Sundrop's fast-finishing performance in the hands of Godolphin's new Australian signing, Kerrin McEvoy, earned promotion to favouritism for the Oaks (Ed Dunlop's Ouija Board later became a consideration for that race when running away with the Pretty Polly Stakes). Hathrah, in third, was only a length off completing a Guineas double for Sheikh Hamdan Al Maktoum and probably will run next in the Prix de Diane (French Oaks) at Chantilly.

For Attraction, though, the diary is clinically blank. Yesterday was her day and no long term programme could be devised until she had thrown away her crutches.

Rather neatly, this was 10 years to the meeting since Johnston had registered his only other British Classic winner, Mister Baileys in the 1994 2,000 Guineas. "She stayed on beautifully up the hill but I must admit my heart was in my mouth a furlong and a half out, wondering if they were going to come and get her," the trainer said. "She was a champion two-year-old and is now a Classic winner at three. I wouldn't ask anything more of her now and anything else is a bonus.

"Last year I was careful and always said she was the best of her peer group I had trained. Now I can say she is the best. I've never trained a horse when I didn't fear any other."

It was a rather more orderly Classic than the colts' version 24 hours earlier, when the field scattered on leaving the stalls and then progressed raggedly down the Rowley Mile like Sioux descending on a wagon train.

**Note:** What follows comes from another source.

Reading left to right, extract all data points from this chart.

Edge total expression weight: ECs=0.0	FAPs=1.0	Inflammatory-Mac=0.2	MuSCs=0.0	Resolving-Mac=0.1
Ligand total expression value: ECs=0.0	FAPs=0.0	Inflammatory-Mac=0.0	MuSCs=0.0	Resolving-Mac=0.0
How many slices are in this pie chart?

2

As such the form may not be highly truthful, but did confirm that Three Valleys is a sprinter, while Whipper too will be seen at his best over shorter trips.

The true merit of One Cool Cat remains undecipherable following his wretched display and tests on the Irish colt this week will determine if he is anything other than $3.1m of a coronary problem. He was suffering from an irregular heartbeat post race on Saturday.

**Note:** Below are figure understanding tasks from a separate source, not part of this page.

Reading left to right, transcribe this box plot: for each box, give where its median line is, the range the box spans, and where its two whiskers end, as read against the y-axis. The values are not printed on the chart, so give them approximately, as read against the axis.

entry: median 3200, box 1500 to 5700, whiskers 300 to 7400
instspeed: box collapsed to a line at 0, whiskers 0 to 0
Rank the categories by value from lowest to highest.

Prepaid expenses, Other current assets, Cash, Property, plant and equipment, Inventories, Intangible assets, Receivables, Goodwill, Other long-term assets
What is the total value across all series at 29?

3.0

"We will do an ECG (electrocardiogram) on him and, hopefully, by the end of the week we'll know more about what was troubling him," Aidan O'Brien, his trainer, said yesterday. "He seems absolutely fine now and his heartbeat seems normal."

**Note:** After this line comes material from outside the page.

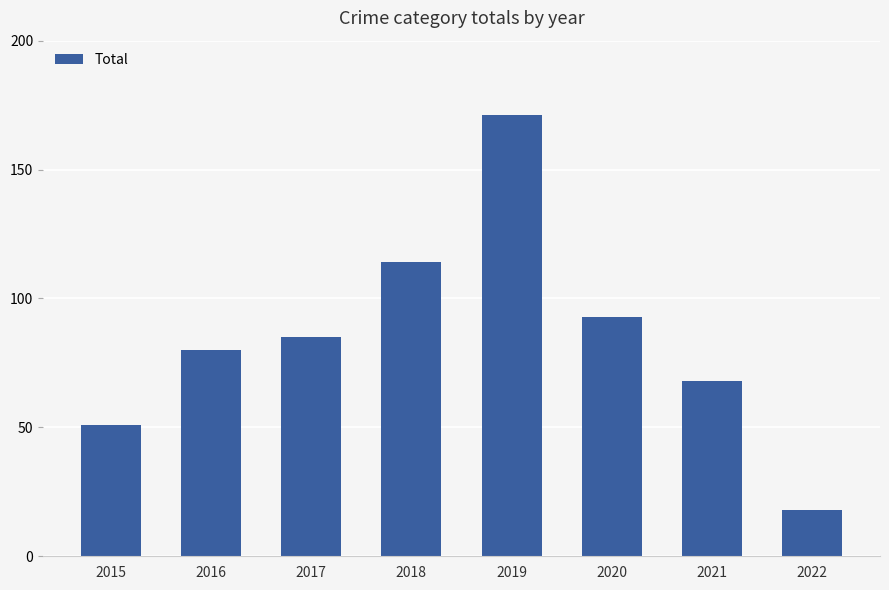

List the labels in order of value, smallest first.

2022, 2015, 2021, 2016, 2017, 2020, 2018, 2019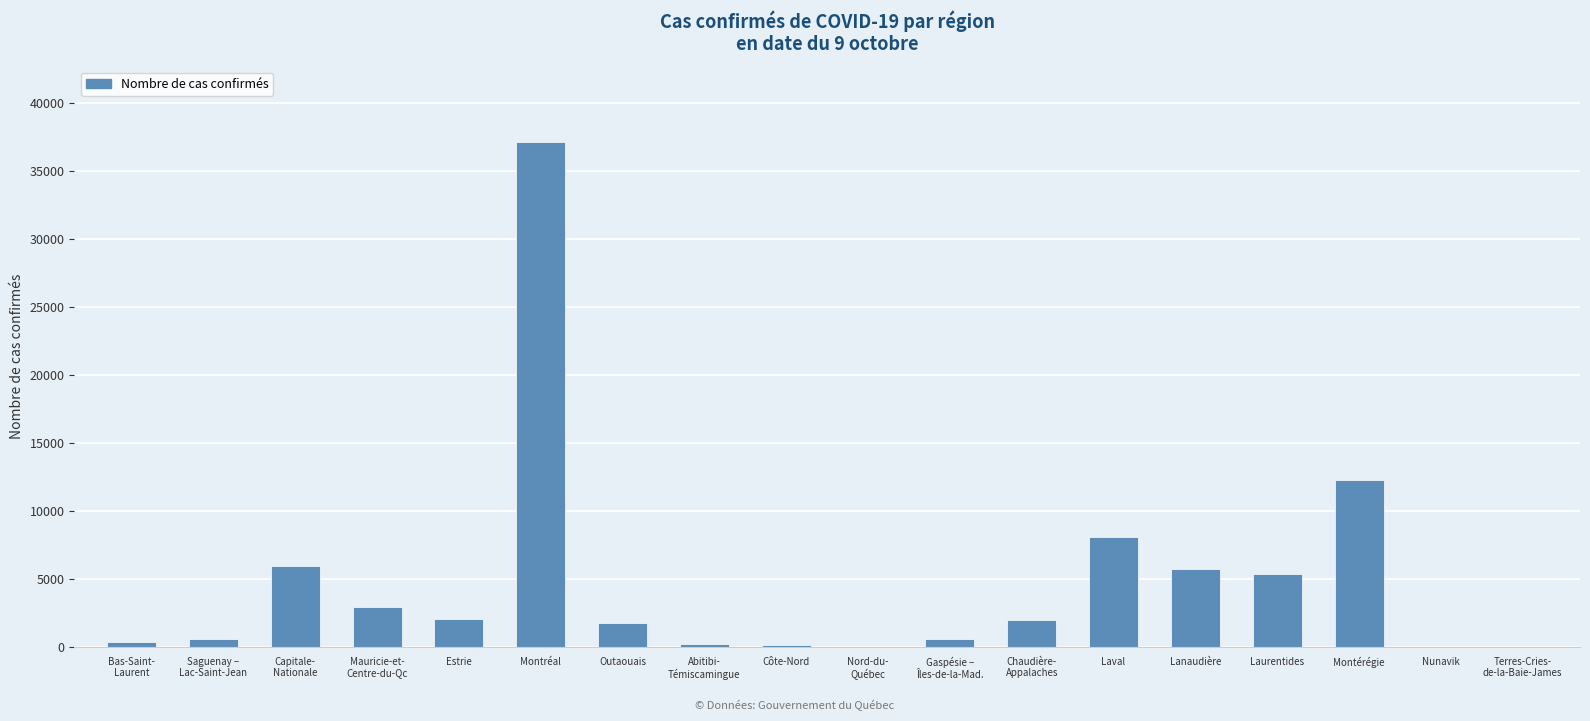

At which category does the chart reach its peak across all series?

Montréal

The major lesson of the 2,000 Guineas, though, was that in Haafhd racing appears to have been visited by a quite exceptional miler. And it is to eight furlongs that the chestnut will be kept for the time being. Hopeful suggestions that he might try his stamina and luck in the Blue Riband were squashed yesterday. The St James's Palace Stakes is the next contest.

* Smarty Jones is 10-1 for the Breeders' Cup Classic with Coral after Saturday's Kentucky Derby win. Pleasantly Perfect is 5-1, with Medaglio D'Oro 8-1.

* Today's card at Newcastle is abandoned due to waterlogging.

OAKS (4 June) William Hill: 7-2 Sundrop (from 11-1), 10-1 All Too Beautiful (from 11-1), 12-1 Hathrah (from 20-1), 16-1 Poise, 20-1 Necklace (from 8-1), Punctilious, 25-1 others.